■ EXERCISE PROMPT ■
Carry on the news item about the NDP's demand for a timeline on Saskatchewan hospital repairs from the point where it stops.
-- SOURCE PASSAGE follows --
Insects infest Yorkton ORs, NDP demands to know when government will tackle hospital repairs
The NDP is calling on the government to release the capital plan for health care facilities with a timeline for when repairs will happen.
A year-old audit showed a staggering $2.2 billion in desperately needed repairs to Saskatchewan’s hospitals and health facilities. That figure includes $28.1 million in needed repairs in the Yorkton Region Health Centre, which has now cancelled 20 surgeries because of an insect infestation in its operating rooms.
“This government is allowing our hospitals and seniors care homes to get run down and filthy. In some cases, like Saskatoon’s Royal University Hospital, they’re literally crumbling,” said Danielle Chartier, NDP health critic.
“Imagine having to clean your own disgusting hospital room before your own surgery because there aren't enough workers to get the job done. Imagine having no hot water on the maternity ward after giving birth. Imagine getting a cancellation call the day before your surgery because of an insect infestation in the operating room. That’s what this government is putting Saskatchewan families through by failing to maintain the hospitals and seniors care homes we own, and it’s completely unacceptable.”
In addition to impacting patients, Chartier said failing to properly maintain health facilities is fiscally irresponsible and will cost taxpayers much more in the long run.
-- SOURCE PASSAGE concluded --
-- ENTRIES SUPPLIED follows --
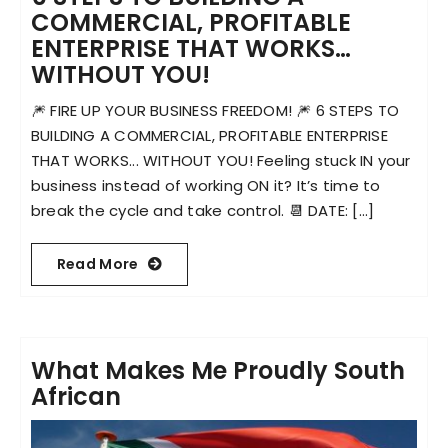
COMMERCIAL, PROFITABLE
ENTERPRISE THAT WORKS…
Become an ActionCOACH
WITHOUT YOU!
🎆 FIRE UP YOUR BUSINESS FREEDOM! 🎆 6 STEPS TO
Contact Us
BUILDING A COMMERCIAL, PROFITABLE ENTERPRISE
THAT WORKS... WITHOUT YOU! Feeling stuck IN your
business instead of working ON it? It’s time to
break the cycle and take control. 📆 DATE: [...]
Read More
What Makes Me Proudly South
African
-- ENTRIES SUPPLIED concluded --
-- ENTRIES SUPPLIED follows --
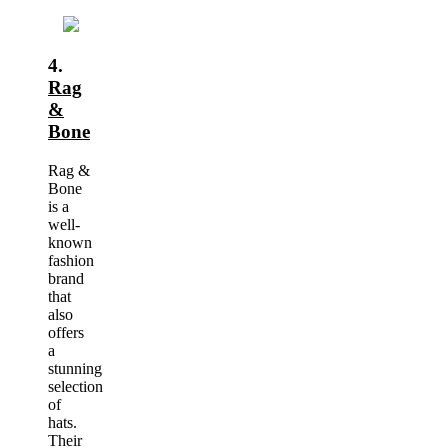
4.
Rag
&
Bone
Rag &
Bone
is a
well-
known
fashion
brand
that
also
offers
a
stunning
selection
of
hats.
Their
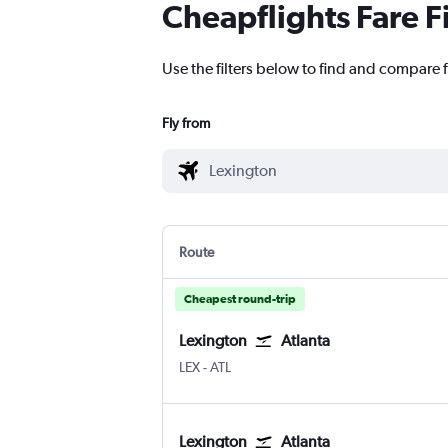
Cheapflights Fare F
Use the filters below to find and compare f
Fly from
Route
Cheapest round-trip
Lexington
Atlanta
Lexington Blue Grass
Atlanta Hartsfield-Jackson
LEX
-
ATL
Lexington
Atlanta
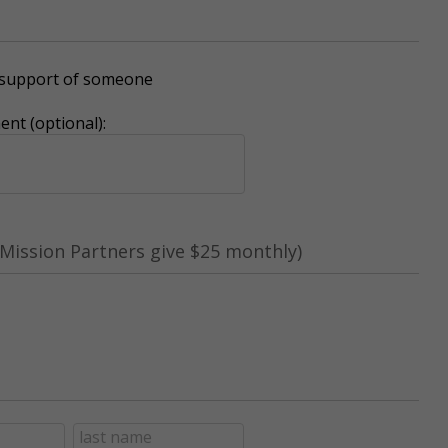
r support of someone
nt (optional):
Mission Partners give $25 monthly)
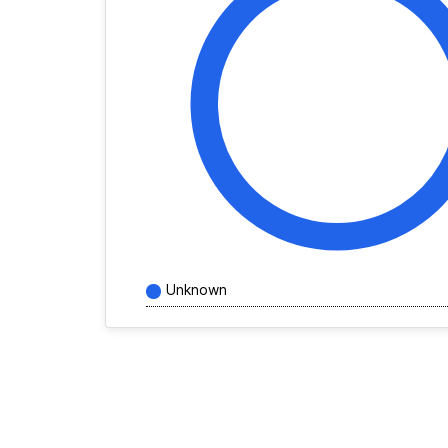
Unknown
-- ENTRIES SUPPLIED concluded --
■ OUTPUT OF THE EXERCISE ■
“Instead of dealing with health infrastructure, the government has been dismissing the problems and making excuses,” said Chartier. “Patients, health care professionals and communities deserve to know when their hospitals and health centres will finally have repairs started instead of being allowed to continue to decline.”
While the government's income is billions of dollars higher than 2007, Chartier said a big part of the problem is the government pouring resources into its Lean pet project instead of the basics. Lean spending includes paying for American consultants, flying in Japanese senseis, flying nearly 900 health workers to the United States to visit factories and establishing multi-million-dollar per year Kaizen Promotion Offices.
The facilities audit that identified the $2.2 billion in needed repairs was conducted by Vanderweil Facility Assessors Canada. The audit has been in the government’s hands for least a year, but was covered up until July. The audit revealed that the health infrastructure deficit has more than doubled under this government in just seven years.